At GLLF, we love the Wisconsin Supreme Court’s decision last week in Papa v. DHS and we’ve written about how it sets an important precedent for protecting the rights of the regulated community. But it is worth remembering why this case came about in the first place. Agency regulations don’t just harm in the abstract.
With Wis. Stat. § 49.45(3)(f)1.-2, the Wisconsin Legislature authorized the Department of Health Services (DHS) to audit in-home Medicaid providers for fraud or overpayment and recoup funds paid in error. DHS promulgated some further rules, but effectually, the standard came down to: can the Medicaid providers prove they did the work they billed for?
But several years ago, DHS started auditing in-home Medicaid providers and demanding hundreds of thousands of dollars in already paid wages for documentation errors where no one disputed the providers actually did the work.
For example, if a provider got oral instructions from a doctor, performed the task, and then had the doctor sign the order, DHS would demand the payment back because that violated a documentation procedure.

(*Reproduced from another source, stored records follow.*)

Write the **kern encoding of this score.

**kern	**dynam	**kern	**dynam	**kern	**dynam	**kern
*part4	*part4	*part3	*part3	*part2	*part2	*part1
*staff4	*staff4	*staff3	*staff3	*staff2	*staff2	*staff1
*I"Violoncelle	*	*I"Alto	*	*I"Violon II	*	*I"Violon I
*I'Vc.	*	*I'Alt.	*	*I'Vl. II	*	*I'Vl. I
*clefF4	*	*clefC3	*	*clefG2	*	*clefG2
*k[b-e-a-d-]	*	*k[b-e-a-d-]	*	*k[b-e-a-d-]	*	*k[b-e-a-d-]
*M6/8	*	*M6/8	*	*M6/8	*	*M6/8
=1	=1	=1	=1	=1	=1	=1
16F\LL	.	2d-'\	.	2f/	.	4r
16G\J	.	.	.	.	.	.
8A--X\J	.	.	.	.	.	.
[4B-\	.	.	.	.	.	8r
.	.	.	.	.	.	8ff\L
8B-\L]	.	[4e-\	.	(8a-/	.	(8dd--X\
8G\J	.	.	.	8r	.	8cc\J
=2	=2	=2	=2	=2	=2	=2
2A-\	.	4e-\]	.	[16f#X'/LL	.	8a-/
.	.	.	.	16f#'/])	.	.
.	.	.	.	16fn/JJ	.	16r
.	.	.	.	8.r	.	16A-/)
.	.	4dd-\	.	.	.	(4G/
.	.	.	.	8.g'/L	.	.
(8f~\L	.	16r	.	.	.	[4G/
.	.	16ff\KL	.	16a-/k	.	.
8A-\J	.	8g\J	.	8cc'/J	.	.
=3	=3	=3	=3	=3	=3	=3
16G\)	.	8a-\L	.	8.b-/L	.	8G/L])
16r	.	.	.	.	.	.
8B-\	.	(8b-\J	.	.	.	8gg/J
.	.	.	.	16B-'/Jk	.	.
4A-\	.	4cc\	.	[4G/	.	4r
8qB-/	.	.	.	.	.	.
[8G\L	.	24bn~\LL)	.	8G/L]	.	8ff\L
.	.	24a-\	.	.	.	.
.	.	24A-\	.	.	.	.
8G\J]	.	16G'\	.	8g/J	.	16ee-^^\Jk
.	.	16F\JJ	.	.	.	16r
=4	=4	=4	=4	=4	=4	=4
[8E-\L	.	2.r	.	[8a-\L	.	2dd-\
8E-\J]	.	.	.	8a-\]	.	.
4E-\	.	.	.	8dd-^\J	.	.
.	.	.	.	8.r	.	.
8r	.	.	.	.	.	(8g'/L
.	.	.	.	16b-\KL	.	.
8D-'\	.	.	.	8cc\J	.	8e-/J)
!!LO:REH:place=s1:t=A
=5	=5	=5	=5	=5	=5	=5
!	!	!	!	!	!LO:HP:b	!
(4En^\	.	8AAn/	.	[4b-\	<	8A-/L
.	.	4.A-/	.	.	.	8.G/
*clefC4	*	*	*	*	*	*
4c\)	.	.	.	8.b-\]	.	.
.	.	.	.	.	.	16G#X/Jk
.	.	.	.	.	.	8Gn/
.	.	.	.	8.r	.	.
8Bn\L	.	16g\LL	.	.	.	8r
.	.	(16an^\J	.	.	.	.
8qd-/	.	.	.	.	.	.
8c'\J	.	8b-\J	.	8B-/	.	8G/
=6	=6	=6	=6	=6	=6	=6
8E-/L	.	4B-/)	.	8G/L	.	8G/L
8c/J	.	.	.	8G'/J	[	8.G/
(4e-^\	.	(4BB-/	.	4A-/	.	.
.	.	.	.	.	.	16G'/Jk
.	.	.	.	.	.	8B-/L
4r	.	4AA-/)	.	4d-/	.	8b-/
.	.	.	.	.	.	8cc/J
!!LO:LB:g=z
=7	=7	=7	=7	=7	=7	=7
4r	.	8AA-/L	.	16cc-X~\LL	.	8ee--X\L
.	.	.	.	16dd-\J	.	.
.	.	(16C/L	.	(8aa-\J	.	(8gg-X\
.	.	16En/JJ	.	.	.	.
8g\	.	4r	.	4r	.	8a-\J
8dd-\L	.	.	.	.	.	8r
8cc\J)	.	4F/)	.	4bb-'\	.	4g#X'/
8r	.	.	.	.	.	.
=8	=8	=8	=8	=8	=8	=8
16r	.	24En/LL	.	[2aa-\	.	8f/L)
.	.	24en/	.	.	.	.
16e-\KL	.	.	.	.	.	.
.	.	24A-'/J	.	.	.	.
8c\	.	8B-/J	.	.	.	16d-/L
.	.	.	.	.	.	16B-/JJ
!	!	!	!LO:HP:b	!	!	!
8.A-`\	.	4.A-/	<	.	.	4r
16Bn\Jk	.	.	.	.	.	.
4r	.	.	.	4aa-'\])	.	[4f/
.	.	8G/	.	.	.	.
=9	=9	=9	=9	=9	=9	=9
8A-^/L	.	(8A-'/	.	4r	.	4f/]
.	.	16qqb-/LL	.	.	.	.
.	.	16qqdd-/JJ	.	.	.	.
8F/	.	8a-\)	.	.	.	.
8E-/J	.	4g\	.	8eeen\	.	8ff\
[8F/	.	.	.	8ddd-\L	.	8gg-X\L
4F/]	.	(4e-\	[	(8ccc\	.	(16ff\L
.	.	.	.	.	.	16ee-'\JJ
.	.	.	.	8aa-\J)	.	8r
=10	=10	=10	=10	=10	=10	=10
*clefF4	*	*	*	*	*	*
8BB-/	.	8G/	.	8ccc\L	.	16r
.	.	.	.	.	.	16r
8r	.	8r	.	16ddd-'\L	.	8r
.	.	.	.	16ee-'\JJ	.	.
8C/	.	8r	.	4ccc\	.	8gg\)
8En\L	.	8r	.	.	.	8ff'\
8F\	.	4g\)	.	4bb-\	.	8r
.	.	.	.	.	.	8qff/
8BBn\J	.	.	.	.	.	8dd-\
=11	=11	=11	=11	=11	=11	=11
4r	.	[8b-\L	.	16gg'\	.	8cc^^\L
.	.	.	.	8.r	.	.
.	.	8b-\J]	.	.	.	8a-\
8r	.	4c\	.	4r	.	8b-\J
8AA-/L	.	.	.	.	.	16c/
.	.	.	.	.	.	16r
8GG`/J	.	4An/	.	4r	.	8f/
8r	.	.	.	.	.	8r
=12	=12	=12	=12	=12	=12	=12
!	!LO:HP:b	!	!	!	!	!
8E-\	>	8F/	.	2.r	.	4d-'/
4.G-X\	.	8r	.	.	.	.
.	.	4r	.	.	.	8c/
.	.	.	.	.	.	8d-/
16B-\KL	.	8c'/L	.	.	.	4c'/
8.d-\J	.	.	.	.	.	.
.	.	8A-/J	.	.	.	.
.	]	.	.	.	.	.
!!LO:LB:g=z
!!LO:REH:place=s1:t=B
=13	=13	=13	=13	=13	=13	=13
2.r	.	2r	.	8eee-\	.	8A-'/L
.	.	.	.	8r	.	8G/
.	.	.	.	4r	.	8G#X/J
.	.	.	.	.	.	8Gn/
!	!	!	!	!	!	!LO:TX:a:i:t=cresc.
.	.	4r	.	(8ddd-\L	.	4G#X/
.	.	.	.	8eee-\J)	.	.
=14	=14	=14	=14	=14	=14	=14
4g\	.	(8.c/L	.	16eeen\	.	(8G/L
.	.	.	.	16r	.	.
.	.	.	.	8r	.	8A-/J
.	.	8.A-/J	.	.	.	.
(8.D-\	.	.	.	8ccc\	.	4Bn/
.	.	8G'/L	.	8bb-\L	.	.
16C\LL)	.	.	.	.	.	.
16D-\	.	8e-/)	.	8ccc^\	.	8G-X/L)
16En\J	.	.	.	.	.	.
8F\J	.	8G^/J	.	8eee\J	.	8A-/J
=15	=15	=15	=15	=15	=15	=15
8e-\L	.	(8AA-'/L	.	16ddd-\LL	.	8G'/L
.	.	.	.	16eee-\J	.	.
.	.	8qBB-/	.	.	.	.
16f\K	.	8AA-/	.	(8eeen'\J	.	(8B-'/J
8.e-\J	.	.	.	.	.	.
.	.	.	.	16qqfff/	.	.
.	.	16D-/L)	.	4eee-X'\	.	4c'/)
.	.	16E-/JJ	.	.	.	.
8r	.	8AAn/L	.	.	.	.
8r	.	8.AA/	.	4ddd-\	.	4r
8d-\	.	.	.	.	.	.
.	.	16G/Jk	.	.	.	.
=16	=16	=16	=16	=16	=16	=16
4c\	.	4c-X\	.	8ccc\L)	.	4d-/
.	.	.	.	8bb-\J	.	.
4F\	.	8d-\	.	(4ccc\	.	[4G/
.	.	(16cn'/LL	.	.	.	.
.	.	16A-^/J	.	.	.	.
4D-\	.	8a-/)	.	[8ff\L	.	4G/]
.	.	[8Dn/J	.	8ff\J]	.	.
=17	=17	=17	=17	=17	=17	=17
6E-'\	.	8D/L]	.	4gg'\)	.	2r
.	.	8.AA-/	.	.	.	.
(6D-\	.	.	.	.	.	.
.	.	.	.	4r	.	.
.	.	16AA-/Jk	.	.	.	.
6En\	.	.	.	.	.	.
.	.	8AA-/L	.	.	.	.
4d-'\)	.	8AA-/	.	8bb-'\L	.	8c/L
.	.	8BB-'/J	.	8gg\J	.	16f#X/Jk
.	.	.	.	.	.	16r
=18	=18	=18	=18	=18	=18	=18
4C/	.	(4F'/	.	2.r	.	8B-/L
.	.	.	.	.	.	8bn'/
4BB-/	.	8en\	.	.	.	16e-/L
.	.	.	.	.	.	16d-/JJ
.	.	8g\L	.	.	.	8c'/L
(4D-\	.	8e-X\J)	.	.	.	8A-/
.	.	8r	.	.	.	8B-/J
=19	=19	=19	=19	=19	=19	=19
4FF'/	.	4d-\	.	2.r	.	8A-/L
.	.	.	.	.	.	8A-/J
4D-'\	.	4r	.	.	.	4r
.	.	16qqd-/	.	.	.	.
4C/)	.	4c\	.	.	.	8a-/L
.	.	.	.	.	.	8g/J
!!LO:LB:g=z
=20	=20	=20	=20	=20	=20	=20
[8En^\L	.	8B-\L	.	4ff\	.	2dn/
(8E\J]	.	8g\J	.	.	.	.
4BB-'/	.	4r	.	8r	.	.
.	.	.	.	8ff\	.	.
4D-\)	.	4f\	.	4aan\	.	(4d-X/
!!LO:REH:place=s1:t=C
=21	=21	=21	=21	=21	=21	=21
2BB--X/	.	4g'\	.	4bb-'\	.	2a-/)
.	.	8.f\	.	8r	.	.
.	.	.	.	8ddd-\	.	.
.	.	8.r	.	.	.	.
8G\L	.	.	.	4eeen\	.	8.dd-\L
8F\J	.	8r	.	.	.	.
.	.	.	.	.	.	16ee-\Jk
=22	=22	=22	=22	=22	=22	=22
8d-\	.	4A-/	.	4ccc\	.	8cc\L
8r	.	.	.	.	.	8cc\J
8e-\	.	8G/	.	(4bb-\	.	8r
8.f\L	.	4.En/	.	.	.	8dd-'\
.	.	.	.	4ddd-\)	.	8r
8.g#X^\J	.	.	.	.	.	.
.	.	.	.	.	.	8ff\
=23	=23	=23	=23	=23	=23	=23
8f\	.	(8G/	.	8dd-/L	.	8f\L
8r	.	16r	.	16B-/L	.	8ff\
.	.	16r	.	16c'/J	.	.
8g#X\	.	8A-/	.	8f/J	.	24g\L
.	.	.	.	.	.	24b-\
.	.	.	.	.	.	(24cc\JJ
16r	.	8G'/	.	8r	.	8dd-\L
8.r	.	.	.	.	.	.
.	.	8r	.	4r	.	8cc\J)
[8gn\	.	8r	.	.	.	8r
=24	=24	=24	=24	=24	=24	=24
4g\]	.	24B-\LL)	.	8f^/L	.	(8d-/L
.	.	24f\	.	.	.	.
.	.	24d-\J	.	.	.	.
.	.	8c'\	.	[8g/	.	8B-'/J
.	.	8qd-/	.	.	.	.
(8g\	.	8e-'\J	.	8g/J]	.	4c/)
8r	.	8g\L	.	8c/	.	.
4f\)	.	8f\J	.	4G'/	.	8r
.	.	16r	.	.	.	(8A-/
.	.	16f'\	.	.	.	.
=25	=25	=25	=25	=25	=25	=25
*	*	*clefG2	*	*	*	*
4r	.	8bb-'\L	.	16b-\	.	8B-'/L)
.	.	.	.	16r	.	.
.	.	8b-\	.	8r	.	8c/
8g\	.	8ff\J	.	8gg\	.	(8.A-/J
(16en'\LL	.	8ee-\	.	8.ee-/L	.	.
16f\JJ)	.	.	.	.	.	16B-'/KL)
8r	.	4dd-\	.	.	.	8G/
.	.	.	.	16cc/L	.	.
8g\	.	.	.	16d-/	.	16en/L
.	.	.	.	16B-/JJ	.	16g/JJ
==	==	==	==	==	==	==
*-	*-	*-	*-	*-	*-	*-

Or in another instance, a provider did not first bill the minor patient’s parent’s health insurance because it was previously established they would not cover her services. Her wages working with the minor patient got recouped.
For many in-home care providers, Medicaid work represents their sole source of income. If their documentation wasn’t perfect, DHS’s recoupment could cost them up to five years of past earnings. They started calling DHS’s policy “the perfection rule”—meaning your paperwork needed to be perfect, or you could lose everything.
Many declared bankruptcy. Others mortgaged their houses. Most ended up leaving the already understaffed profession, or decreasing their hours to limit potential fallout.
Again, no one disputed they did the work they billed for. The dispute was whether they followed the detailed, prescriptive procedure laid out in unpromulgated handbooks.
The Medicaid providers eventually sued. They won at the trial court but DHS appealed and they lost. The case went before the Wisconsin Supreme Court. GLLF wrote an amicus brief in support of the providers, emphasizing that agencies cannot just act on their own. They need explicit, statutory authority from the legislature. And while the legislature gave DHS authority to recoup, it was not for minor clerical errors.
The Supreme Court unanimously agreed. In fact, it put it quite succinctly: “The issue in this case is whether DHS has the authority to enforce this recoupment policy. The short answer is no, it does not.”
So, who is the winner in Papa v. DHS? Certainly the regulated community, as agencies must first look to their explicit authority before regulating. But more immediately, we have to celebrate with the hard-working health care providers who no longer have to worry that a minor clerical error will cost them their house.